> Exercise task A: Write out the passage of the Orwell interview starting with "So without further" and going on through "from the hereafter?".

* Start Text extract *

Hamid Ismailov Hamid Ismailov | 14:46 UK time, Friday, 28 May 2010

In my last blog post "Legends of Bush House" I promised that I would attempt to write an interview with George Orwell - inspired by Orwell's fictional interview with the satirist and author Johnathan Swift.

So without further ado, imagine that George Orwell himself is here, back in in Bush House today, and has kindly granted me an interview...

George_Orwell_with_Hamid.jpg

Ismailov: Welcome back Mr Orwell! You hated so-called 'dying metaphors' but just to tease you to life (and please make allowances to my non-native English), 'without further ado' how do you find your country, coming back from the hereafter?

Orwell: When you come back to England from any foreign country, you have immediately the sensation of breathing a different air. Even in the first few minutes dozens of small things conspire to give you this feeling. The beer is bitterer, the coins are heavier, the grass is greener, the advertisements are more blatant. The crowds in the big towns, with their mild knobby faces, their bad teeth and gentle manners, are different from a European crowd. Then the vastness of England swallows you up, and you lose for a while your feeling that the whole nation has a single identifiable character. Are there really such things as nations?

Ismailov: That was in fact my question. I don't know how the post works in your current home or whether you have wireless access there, but here in Britain we just had a General Election and naturally the issue of national identity or 'devolution' (what you have called 'Pretentious Diction') was widely discussed. So what's your take on that?

Orwell: One gets a better view of this question if one considers the minor point first. It is quite true that the so-called races of Britain feel themselves to be very different from one another. A Scotsman, for instance, does not thank you if you call him an Englishman. You can see the hesitation we feel on this point by the fact that we call our islands by no less than six different names, England, Britain, Great Britain, the British Isles, the United Kingdom and, in very exalted moments, Albion. Even the differences between north and south England loom large in our own eyes. But somehow these differences fade away the moment that any two Britons are confronted by a European.

Ismailov: Yes one party in particular would echo those sentiments... But since you've brought the issue of Europe and other nationalities into our conversation, the issue of immigration (be it by Eastern Europeans, or Muslims, or others) was one of the hottest items during the elections. Some parties were ready to wage war against it...

Orwell: In England all the boasting and flag-wagging, the 'Rule Britannia' stuff, is done by small minorities. The patriotism of the common people is not vocal or even conscious. They do not retain among their historical memories the name of a single military victory. English literature, like other literatures, is full of battle-poems, but it is worth noticing that the ones that have won for themselves a kind of popularity are always a tale of disasters and retreats. There is no popular poem about Trafalgar or Waterloo, for instance. The most stirring battle-poem in English is about a brigade of cavalry which charged in the wrong direction.

Ismailov: As you are talking about wrong direction, I feel somehow that you are following what happens not just in Hereafter, but also in "Herenow" and dare I say in "Herebefore". So let's talk about the expenses scandal, which many say cost Labour their government. Any thoughts on why voters felt so strongly about this particular issue?

* End Text extract *

> Exercise task B: In the records below, give again the lines starting with the line with "family: Caulerpaceae" and going on through the line with "name author: Freyn".

* Start Information provided *

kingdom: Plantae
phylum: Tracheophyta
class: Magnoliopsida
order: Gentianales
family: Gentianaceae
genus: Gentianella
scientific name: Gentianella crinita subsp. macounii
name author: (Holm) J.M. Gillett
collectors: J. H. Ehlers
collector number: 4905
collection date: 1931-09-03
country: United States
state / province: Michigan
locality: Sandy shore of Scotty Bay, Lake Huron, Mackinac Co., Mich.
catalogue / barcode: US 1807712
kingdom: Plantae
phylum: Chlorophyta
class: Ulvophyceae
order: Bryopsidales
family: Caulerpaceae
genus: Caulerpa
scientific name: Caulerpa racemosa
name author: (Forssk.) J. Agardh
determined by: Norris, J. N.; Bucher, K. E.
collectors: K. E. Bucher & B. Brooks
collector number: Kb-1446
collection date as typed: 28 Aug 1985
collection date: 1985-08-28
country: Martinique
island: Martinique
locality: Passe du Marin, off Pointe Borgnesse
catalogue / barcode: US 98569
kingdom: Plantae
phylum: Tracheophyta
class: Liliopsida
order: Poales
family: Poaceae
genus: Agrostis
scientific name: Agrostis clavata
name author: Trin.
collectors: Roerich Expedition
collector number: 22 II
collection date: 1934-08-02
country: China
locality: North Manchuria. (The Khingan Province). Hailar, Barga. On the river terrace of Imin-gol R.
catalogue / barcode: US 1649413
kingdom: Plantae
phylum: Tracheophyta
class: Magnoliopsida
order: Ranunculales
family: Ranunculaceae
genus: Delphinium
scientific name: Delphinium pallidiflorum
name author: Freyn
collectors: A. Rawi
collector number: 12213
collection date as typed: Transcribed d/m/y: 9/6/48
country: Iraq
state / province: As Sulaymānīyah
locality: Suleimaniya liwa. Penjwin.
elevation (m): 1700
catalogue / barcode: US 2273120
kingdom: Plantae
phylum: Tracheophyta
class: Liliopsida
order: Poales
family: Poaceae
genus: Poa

* End Information provided *

> Output A:
So without further ado, imagine that George Orwell himself is here, back in in Bush House today, and has kindly granted me an interview...

George_Orwell_with_Hamid.jpg

Ismailov: Welcome back Mr Orwell! You hated so-called 'dying metaphors' but just to tease you to life (and please make allowances to my non-native English), 'without further ado' how do you find your country, coming back from the hereafter?

> Output B:
family: Caulerpaceae
genus: Caulerpa
scientific name: Caulerpa racemosa
name author: (Forssk.) J. Agardh
determined by: Norris, J. N.; Bucher, K. E.
collectors: K. E. Bucher & B. Brooks
collector number: Kb-1446
collection date as typed: 28 Aug 1985
collection date: 1985-08-28
country: Martinique
island: Martinique
locality: Passe du Marin, off Pointe Borgnesse
catalogue / barcode: US 98569
kingdom: Plantae
phylum: Tracheophyta
class: Liliopsida
order: Poales
family: Poaceae
genus: Agrostis
scientific name: Agrostis clavata
name author: Trin.
collectors: Roerich Expedition
collector number: 22 II
collection date: 1934-08-02
country: China
locality: North Manchuria. (The Khingan Province). Hailar, Barga. On the river terrace of Imin-gol R.
catalogue / barcode: US 1649413
kingdom: Plantae
phylum: Tracheophyta
class: Magnoliopsida
order: Ranunculales
family: Ranunculaceae
genus: Delphinium
scientific name: Delphinium pallidiflorum
name author: Freyn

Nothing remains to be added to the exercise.